An employee's first day of work is critical in getting the relationship with their new employer off to a good start, but many organisations fail to ensure the experience is a positive one, says human capital expert Anthony Sork.
The four key drivers of attachment are security, trust, acceptance and belonging, he says.
"Where an individual doesn't feel secure, doesn't feel that there's trust, doesn't feel they are accepted or belong, there is an increased risk they will look elsewhere.
"And those perceptions are formed within the first 120 days of employment," he says, starting with the all-important day one.
1. Don't delegate the "meet and greet"
A new employee's immediate manager or supervisor should be the one who welcomes them and shows them around when they arrive on day one, says Sork, Managing Director of Sork HC.
It is easy for a busy manager to think, "OK, I'll shoot them off to the centralised induction and then I can get on with doing the job that I'm meant to be doing," Sork says.

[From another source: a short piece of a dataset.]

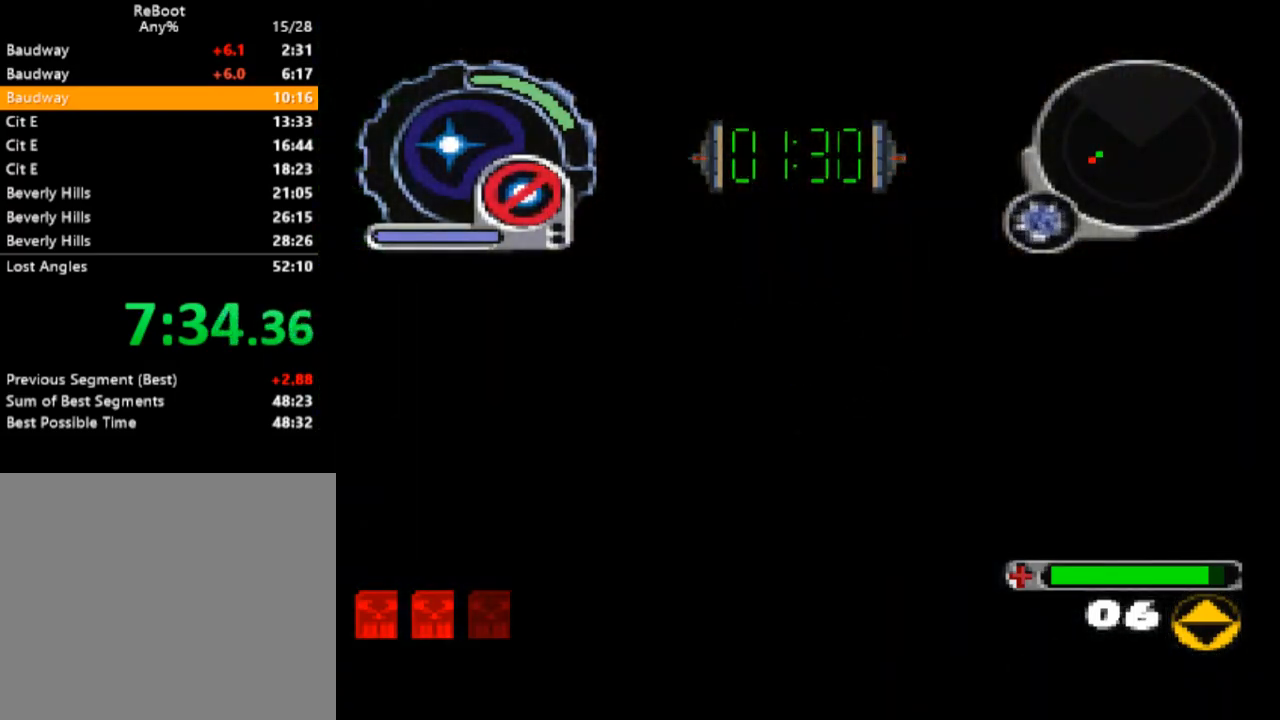
{"dt_ms": 1000, "buttons": ["R1"]}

But welcoming a new worker is not a task that should be rushed or delegated. In fact, those first weeks and months are the time when the manager needs to focus the most time on their new employee.

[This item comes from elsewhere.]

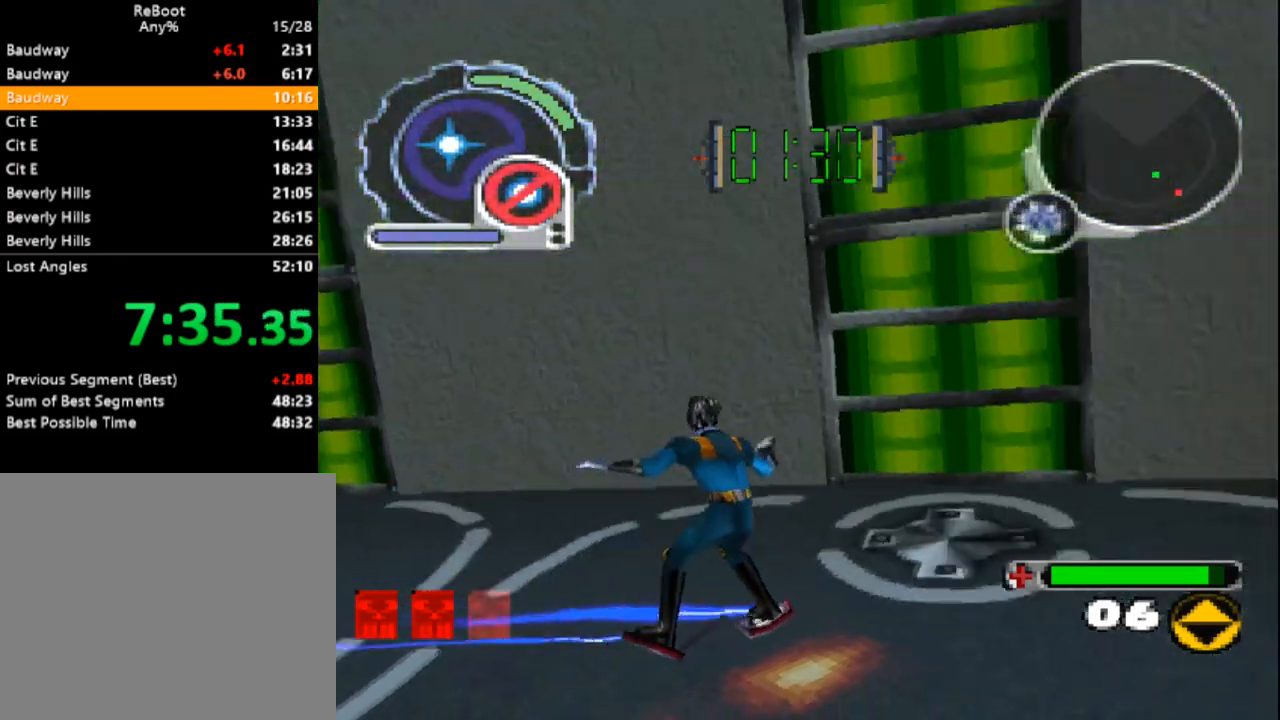
{"dt_ms": 500, "buttons": [], "events": [[233, "R1", "up"]]}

"It's going to be more pain and stress for the manager during that time, but the investment that they make will pay off in enhancing attachment, reducing the risk of attrition and increasing discretionary effort and performance," he says.
2. Introduce them to Senior Leaders
Introducing a new employee to senior leaders early on should also be a priority.
All too often, employees turn up and senior leaders are "a shape that walks by, and you get told who they are after they've passed", Sork says.
But senior leaders should be aware that someone new is starting, and make an effort to introduce themselves to the individual. Even a brief introduction shows workers it is not just their manager, but the organisation that cares about them, he says.
3. Deliver on your promises
Following through on terms and conditions that were agreed during the recruitment process is also vital, Sork says.
"If you said they were going to get a new mobile phone, then make sure they've got a new mobile phone," and if you said it was going to be "new", make sure it really is.
"Otherwise you start to erode the trust perception and that's not a good thing to happen on day one," he warns.
4. Give them some space
Basic physical orientation, including knowing where bathrooms and lunch rooms are, is another day-one must. Providing the worker with some personal space is particularly important.
"That could be a locker... it could be a desk, it could be a room, but they need to have ownership of some personal space from day one. Otherwise what you have is someone who feels displaced, so they don't actually feel like they've got a base to go back to, or somewhere to store some personal effects."
5. Enable access and prioritise safety
A new employee's ability to get in and out of the building "under their own steam" - without having to rely on someone else - is also vital.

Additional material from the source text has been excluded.